= Records shown =

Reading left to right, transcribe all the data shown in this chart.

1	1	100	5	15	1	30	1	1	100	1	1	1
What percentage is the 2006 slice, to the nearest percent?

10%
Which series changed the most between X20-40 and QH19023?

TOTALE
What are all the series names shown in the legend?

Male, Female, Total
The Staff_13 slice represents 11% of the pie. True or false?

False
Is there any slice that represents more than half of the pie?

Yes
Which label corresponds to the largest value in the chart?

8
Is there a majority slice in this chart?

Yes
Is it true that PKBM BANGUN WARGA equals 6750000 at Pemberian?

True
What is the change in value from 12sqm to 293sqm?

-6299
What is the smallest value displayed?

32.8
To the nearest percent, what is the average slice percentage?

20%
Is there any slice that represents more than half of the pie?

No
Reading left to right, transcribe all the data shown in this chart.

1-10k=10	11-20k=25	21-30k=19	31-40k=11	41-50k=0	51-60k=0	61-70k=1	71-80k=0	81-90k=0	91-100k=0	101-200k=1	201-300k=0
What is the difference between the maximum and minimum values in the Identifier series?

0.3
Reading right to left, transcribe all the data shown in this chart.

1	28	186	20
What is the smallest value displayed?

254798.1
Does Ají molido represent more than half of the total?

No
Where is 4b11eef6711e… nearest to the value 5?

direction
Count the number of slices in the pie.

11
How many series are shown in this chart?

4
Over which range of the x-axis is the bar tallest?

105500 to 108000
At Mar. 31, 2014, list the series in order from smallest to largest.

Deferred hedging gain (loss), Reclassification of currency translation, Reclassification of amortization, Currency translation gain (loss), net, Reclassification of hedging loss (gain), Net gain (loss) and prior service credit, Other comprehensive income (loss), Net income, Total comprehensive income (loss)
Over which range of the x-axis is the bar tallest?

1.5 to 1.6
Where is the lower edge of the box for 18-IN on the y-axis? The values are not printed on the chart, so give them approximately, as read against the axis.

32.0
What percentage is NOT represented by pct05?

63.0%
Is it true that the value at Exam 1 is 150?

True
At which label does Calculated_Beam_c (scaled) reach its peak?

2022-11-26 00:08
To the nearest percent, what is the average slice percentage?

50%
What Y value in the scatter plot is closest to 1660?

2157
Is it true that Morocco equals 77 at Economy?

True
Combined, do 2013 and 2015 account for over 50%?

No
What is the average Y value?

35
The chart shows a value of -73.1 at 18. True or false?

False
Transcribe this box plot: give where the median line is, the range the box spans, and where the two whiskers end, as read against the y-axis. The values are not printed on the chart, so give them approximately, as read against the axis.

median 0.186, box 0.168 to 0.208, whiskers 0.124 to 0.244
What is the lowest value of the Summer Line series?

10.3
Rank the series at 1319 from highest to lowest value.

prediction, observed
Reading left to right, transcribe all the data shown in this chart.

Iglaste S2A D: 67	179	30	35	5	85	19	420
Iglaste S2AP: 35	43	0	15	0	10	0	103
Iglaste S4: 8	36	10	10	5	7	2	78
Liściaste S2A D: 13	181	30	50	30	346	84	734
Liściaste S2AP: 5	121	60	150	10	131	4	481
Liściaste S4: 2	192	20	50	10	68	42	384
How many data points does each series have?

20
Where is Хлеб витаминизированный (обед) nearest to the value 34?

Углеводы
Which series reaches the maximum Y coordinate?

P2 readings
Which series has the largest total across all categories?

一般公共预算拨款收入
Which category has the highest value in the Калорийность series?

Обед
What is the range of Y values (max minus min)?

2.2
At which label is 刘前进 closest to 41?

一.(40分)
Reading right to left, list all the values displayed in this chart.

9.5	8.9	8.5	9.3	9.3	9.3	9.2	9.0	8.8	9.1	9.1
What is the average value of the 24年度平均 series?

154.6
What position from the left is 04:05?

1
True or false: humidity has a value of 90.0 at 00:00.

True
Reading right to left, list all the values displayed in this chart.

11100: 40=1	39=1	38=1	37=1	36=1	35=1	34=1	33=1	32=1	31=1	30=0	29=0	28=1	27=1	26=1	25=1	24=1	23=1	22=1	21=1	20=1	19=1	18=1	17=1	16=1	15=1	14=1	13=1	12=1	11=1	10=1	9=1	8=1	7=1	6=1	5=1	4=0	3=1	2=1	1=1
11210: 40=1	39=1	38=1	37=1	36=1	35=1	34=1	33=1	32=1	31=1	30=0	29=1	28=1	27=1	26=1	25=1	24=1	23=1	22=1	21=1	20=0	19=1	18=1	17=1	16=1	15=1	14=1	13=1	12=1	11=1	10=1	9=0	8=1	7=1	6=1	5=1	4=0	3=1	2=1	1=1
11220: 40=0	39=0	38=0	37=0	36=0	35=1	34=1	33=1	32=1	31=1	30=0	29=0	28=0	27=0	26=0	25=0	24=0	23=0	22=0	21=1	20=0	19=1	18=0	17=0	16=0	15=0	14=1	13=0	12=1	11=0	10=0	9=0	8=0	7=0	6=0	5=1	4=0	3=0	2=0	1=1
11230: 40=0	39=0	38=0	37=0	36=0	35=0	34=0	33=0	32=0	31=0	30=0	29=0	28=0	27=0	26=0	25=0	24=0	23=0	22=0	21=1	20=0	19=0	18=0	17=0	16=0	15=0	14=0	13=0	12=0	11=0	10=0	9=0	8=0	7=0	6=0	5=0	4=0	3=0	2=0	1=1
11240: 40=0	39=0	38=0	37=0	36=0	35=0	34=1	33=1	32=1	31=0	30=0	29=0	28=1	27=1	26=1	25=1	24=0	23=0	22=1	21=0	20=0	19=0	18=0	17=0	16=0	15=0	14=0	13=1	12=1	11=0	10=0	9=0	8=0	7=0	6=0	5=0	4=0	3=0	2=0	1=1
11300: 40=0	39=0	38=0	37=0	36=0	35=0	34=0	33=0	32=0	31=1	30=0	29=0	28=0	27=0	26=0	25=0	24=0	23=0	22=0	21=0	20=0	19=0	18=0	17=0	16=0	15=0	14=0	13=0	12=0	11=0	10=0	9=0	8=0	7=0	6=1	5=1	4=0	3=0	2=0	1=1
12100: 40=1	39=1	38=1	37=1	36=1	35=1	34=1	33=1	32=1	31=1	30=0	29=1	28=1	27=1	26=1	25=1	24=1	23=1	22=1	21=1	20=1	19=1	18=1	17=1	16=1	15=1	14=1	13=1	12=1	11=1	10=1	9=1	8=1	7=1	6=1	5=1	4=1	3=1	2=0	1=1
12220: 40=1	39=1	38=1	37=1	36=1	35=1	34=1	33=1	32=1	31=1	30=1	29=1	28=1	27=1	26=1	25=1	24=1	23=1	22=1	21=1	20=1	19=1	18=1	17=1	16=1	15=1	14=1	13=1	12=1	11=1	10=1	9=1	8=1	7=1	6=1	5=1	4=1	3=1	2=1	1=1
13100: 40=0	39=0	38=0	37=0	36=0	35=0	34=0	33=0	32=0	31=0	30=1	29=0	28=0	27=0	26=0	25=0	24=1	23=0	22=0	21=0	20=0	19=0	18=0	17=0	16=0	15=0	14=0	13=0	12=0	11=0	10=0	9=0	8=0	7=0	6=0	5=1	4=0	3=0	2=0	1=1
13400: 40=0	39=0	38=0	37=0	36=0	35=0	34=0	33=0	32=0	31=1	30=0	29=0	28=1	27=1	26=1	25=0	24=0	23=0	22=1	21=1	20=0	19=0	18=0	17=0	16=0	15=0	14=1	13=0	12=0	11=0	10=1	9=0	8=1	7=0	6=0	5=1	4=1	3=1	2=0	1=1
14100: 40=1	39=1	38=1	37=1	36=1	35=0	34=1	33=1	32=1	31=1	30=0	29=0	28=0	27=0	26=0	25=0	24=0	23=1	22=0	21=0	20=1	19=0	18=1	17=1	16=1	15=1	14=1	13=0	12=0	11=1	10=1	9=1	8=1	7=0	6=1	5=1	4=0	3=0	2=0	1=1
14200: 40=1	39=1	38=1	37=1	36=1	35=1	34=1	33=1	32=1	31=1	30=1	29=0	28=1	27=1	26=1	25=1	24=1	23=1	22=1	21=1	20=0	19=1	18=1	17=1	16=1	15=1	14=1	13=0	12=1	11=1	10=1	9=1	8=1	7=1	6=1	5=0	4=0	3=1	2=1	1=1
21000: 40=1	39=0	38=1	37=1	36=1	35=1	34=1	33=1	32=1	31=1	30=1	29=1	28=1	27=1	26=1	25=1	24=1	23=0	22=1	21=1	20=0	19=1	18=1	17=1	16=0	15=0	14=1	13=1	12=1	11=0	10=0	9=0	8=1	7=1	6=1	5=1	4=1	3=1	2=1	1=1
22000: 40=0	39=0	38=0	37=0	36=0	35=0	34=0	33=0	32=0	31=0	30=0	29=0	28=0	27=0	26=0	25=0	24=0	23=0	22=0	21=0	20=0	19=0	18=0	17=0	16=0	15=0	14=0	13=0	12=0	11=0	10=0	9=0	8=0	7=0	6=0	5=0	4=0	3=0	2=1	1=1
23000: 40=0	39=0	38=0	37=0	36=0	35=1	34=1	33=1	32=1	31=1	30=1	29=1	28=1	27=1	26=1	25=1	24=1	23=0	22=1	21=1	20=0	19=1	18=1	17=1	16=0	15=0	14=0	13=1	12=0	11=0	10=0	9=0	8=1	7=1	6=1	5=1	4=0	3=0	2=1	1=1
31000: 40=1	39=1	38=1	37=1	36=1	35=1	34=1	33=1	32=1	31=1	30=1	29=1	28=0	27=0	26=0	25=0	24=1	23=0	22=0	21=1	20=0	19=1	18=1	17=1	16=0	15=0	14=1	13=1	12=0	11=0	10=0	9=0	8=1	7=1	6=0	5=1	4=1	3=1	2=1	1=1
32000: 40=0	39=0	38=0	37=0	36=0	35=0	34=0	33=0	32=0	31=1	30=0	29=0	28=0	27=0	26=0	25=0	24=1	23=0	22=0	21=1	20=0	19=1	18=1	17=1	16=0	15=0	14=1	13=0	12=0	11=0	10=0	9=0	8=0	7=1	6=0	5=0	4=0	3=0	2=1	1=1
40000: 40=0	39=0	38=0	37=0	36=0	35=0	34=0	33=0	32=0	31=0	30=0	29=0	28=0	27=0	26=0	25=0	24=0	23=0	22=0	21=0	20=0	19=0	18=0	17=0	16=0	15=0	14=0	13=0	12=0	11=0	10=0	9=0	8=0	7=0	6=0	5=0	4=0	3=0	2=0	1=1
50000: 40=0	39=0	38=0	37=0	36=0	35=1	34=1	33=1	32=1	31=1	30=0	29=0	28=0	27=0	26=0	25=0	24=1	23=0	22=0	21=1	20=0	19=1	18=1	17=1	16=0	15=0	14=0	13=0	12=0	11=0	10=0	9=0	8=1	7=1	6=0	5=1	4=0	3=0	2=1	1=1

= Task objective =
Count the lines in the listing above that contain the word "nearest", and reply with the number only.

= Answer for the task =
5